Work to complete:
Copy word for word the rows below, starting with the line containing "Reportaje de viaje" and continuing through the line containing "For familier med barn 0-6 år og eldre søsken", and omit the pictures.

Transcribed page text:
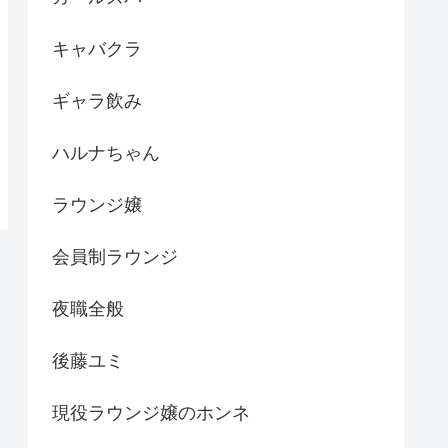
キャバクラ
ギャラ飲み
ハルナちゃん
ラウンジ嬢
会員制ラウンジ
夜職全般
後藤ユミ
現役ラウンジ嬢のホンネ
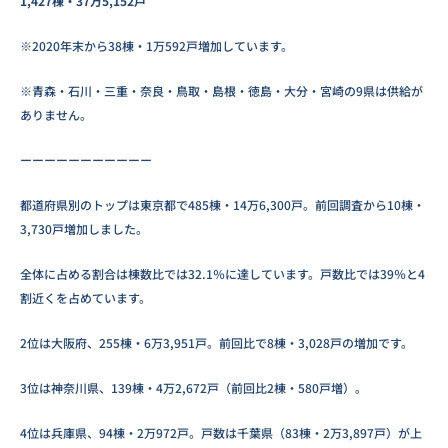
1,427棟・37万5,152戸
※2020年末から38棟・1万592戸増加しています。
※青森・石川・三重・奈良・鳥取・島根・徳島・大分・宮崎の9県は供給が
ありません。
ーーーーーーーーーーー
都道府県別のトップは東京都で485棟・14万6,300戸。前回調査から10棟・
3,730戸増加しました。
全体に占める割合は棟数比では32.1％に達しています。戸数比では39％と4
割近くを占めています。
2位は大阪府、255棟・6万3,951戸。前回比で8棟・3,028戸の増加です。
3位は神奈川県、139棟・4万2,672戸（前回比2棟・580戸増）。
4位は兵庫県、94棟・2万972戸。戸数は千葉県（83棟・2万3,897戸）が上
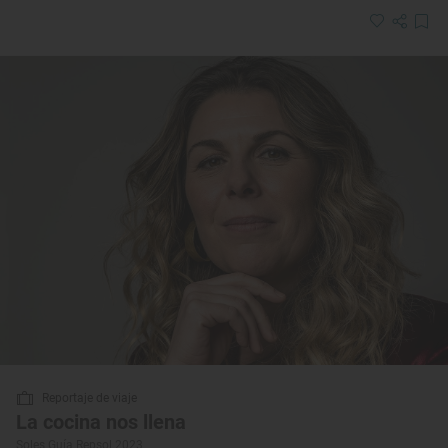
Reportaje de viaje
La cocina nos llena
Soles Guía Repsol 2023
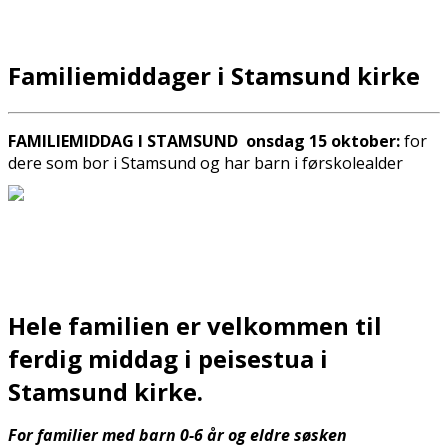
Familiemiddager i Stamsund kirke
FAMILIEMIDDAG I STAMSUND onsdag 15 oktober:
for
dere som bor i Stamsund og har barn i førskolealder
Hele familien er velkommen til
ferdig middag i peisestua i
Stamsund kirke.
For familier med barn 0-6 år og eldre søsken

---

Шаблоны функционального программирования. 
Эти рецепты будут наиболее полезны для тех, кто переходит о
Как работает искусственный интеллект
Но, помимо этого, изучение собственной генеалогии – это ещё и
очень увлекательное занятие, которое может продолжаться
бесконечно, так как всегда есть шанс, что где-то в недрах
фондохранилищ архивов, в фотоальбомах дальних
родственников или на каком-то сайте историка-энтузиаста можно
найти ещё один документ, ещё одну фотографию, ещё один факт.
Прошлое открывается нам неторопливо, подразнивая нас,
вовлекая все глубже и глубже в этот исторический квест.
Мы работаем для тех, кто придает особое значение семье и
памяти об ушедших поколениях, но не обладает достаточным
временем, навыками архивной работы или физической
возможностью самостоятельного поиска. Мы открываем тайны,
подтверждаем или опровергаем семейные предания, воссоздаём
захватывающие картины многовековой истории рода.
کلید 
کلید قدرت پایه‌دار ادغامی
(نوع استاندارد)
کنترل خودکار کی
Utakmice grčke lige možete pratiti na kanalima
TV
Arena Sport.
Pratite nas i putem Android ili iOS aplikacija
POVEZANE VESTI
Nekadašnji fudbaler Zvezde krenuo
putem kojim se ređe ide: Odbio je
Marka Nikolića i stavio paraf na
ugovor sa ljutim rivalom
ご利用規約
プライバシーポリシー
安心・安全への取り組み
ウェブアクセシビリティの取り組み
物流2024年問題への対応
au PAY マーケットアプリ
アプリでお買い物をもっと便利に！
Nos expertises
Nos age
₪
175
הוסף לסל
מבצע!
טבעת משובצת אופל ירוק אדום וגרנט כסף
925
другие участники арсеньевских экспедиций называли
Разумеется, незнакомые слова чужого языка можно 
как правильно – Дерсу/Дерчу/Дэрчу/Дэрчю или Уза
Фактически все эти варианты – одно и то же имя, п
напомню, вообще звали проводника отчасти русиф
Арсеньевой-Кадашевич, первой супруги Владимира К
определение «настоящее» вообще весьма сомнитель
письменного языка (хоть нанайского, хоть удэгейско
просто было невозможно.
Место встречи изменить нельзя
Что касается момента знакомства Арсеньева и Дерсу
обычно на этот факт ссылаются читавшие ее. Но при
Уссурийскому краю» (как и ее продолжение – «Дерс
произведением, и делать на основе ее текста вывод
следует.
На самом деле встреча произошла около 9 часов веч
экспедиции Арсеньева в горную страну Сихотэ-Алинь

==

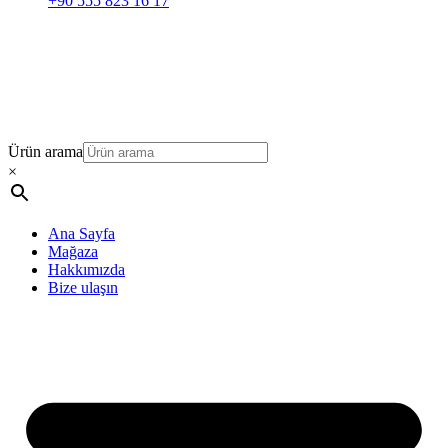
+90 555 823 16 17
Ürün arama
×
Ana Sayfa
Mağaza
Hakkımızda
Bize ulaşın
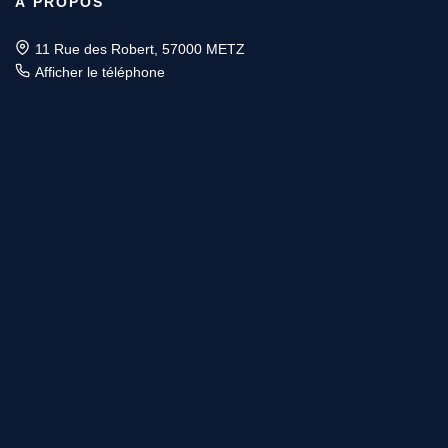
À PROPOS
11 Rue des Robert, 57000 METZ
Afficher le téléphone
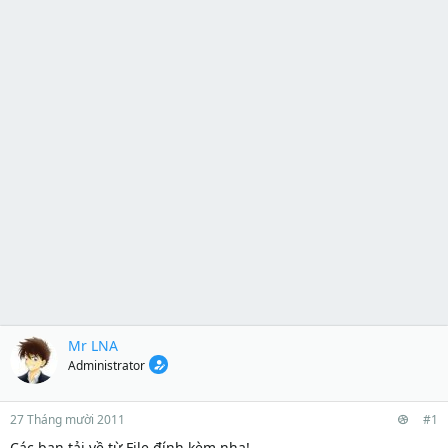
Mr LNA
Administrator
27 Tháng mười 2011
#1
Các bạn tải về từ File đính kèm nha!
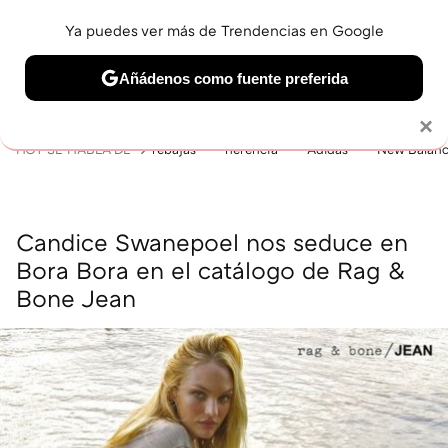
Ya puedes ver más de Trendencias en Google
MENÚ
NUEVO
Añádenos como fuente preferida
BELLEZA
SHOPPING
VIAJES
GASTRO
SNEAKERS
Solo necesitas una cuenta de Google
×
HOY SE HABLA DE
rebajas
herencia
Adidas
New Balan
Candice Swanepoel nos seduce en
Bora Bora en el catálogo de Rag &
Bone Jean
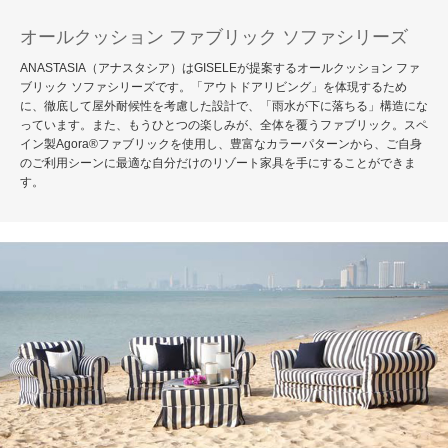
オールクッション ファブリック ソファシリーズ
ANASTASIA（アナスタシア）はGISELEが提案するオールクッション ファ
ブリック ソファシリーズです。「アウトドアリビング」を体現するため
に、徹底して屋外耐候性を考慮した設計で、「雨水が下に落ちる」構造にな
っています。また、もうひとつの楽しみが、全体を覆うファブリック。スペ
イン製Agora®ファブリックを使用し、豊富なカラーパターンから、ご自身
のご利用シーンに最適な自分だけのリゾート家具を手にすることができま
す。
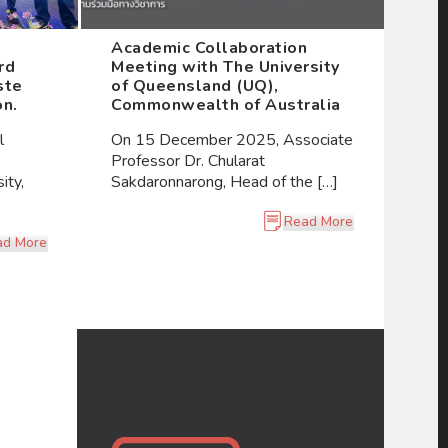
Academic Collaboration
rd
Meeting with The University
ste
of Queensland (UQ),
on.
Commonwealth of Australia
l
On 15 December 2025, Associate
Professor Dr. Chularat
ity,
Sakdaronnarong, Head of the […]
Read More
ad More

Worked solution:
Reportaje de viaje
La cocina nos llena
Soles Guía Repsol 2023
Familiemiddager i Stamsund kirke
FAMILIEMIDDAG I STAMSUND onsdag 15 oktober:
for
dere som bor i Stamsund og har barn i førskolealder
Hele familien er velkommen til
ferdig middag i peisestua i
Stamsund kirke.
For familier med barn 0-6 år og eldre søsken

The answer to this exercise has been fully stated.